*Exercise instructions*: Nothing below is to be printed except the lines between the line holding "means your surfaces" and the line holding "Spicy Tunisian Bulgur Bowls", inclusive, each exactly as it appears.

Stored items
- - - -

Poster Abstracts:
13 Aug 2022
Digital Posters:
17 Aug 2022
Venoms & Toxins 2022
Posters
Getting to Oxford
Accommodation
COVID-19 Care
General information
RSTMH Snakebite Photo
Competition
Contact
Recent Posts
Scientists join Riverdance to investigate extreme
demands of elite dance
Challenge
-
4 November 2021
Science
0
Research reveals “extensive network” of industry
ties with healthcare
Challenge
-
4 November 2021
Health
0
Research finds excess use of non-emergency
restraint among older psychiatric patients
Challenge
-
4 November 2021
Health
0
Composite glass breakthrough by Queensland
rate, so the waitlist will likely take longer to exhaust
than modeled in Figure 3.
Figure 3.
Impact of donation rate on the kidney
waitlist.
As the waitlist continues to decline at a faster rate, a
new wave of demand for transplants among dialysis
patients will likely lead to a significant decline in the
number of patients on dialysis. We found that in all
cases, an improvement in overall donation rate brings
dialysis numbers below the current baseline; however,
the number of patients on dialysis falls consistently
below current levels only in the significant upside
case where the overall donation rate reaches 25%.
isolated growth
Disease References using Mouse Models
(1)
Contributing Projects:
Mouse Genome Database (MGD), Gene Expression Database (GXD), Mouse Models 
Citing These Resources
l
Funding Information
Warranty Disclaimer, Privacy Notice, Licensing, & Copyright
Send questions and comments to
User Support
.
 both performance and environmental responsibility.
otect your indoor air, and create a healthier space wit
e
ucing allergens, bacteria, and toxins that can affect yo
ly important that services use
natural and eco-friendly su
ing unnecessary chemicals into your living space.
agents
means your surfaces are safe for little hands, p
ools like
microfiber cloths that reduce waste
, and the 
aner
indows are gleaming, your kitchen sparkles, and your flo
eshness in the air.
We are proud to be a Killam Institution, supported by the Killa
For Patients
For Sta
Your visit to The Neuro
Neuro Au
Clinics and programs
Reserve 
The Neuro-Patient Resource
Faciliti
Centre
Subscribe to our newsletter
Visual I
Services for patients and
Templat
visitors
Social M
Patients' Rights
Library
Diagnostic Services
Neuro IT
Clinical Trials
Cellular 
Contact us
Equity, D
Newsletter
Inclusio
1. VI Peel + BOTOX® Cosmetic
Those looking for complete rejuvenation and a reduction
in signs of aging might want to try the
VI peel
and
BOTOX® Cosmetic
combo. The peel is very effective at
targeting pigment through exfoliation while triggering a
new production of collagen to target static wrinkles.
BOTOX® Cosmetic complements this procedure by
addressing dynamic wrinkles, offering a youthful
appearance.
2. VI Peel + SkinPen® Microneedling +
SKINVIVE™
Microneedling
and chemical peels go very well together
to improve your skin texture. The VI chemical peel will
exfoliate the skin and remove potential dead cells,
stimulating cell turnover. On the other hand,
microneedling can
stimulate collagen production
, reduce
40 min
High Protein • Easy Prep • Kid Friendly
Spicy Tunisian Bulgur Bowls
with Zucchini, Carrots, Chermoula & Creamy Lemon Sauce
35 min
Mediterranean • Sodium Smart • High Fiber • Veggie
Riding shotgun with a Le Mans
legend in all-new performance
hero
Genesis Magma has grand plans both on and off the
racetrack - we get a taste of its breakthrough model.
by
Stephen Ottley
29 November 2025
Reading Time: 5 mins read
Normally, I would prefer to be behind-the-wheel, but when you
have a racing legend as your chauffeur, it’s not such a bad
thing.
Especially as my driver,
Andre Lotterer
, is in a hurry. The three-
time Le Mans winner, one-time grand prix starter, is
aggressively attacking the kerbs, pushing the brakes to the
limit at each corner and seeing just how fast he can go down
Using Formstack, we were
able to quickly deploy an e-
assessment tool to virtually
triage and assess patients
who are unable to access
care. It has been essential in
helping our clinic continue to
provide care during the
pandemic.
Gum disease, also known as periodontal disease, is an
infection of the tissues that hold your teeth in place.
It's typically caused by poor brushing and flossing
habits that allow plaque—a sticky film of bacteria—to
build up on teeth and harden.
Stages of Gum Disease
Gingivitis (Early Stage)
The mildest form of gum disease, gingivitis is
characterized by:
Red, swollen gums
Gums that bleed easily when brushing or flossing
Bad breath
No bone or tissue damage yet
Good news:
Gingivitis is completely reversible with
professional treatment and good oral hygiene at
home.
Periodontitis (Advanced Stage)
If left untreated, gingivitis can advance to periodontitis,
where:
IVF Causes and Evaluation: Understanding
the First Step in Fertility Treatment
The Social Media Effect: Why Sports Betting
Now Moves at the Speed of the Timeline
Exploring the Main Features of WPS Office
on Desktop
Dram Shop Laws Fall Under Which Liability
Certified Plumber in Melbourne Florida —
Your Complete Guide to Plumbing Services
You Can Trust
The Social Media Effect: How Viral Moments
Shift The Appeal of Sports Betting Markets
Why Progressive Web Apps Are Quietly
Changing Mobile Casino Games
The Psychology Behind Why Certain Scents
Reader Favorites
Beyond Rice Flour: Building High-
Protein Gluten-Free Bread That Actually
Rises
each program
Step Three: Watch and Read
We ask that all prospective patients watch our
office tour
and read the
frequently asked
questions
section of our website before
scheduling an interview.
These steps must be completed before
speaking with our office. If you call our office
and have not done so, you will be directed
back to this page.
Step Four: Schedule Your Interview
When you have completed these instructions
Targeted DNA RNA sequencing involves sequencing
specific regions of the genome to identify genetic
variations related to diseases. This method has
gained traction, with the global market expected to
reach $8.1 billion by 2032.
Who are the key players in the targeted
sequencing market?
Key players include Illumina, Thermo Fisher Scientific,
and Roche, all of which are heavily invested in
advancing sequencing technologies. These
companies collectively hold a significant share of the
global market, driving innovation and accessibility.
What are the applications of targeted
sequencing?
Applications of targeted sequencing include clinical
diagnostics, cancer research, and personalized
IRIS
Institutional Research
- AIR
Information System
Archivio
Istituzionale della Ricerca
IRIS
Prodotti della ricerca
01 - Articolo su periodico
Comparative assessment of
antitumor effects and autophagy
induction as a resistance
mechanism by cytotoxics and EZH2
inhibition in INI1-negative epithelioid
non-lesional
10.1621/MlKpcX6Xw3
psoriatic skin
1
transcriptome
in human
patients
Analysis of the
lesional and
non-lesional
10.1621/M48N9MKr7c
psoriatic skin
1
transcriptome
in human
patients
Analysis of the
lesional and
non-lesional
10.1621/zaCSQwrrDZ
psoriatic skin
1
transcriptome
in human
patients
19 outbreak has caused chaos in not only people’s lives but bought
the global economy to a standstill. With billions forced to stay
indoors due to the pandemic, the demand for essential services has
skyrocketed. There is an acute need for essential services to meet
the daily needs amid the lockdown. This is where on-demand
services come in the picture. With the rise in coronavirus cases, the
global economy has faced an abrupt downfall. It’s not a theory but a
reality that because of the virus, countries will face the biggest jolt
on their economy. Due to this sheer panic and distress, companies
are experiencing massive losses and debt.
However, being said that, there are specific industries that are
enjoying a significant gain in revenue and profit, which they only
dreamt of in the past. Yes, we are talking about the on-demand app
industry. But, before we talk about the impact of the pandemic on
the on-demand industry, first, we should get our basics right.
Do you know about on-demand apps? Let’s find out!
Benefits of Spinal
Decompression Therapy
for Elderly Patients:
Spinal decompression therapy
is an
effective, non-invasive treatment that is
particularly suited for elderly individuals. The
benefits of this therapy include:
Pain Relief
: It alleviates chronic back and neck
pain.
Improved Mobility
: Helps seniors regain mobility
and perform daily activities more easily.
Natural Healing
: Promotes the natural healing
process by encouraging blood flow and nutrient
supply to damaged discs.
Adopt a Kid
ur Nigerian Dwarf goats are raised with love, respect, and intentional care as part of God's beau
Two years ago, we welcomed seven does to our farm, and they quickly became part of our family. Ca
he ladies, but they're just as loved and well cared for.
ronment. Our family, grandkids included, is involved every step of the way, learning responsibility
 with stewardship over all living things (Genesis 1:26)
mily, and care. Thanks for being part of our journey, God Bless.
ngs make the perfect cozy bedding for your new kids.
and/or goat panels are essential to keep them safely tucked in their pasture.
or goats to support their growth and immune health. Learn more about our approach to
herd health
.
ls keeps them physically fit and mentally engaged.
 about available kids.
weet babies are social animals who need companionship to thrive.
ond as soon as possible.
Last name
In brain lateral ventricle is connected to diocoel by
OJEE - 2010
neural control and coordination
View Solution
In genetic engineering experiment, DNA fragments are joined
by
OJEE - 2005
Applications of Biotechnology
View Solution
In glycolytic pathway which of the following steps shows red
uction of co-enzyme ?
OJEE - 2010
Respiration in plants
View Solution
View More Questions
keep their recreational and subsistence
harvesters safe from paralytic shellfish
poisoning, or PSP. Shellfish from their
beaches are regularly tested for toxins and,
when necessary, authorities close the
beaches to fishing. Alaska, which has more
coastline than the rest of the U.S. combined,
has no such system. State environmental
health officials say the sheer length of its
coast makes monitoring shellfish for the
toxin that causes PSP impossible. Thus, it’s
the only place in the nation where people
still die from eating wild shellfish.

- - - -

*Response box*:
means your surfaces are safe for little hands, p
ools like
microfiber cloths that reduce waste
, and the 
aner
indows are gleaming, your kitchen sparkles, and your flo
eshness in the air.
We are proud to be a Killam Institution, supported by the Killa
For Patients
For Sta
Your visit to The Neuro
Neuro Au
Clinics and programs
Reserve 
The Neuro-Patient Resource
Faciliti
Centre
Subscribe to our newsletter
Visual I
Services for patients and
Templat
visitors
Social M
Patients' Rights
Library
Diagnostic Services
Neuro IT
Clinical Trials
Cellular 
Contact us
Equity, D
Newsletter
Inclusio
1. VI Peel + BOTOX® Cosmetic
Those looking for complete rejuvenation and a reduction
in signs of aging might want to try the
VI peel
and
BOTOX® Cosmetic
combo. The peel is very effective at
targeting pigment through exfoliation while triggering a
new production of collagen to target static wrinkles.
BOTOX® Cosmetic complements this procedure by
addressing dynamic wrinkles, offering a youthful
appearance.
2. VI Peel + SkinPen® Microneedling +
SKINVIVE™
Microneedling
and chemical peels go very well together
to improve your skin texture. The VI chemical peel will
exfoliate the skin and remove potential dead cells,
stimulating cell turnover. On the other hand,
microneedling can
stimulate collagen production
, reduce
40 min
High Protein • Easy Prep • Kid Friendly
Spicy Tunisian Bulgur Bowls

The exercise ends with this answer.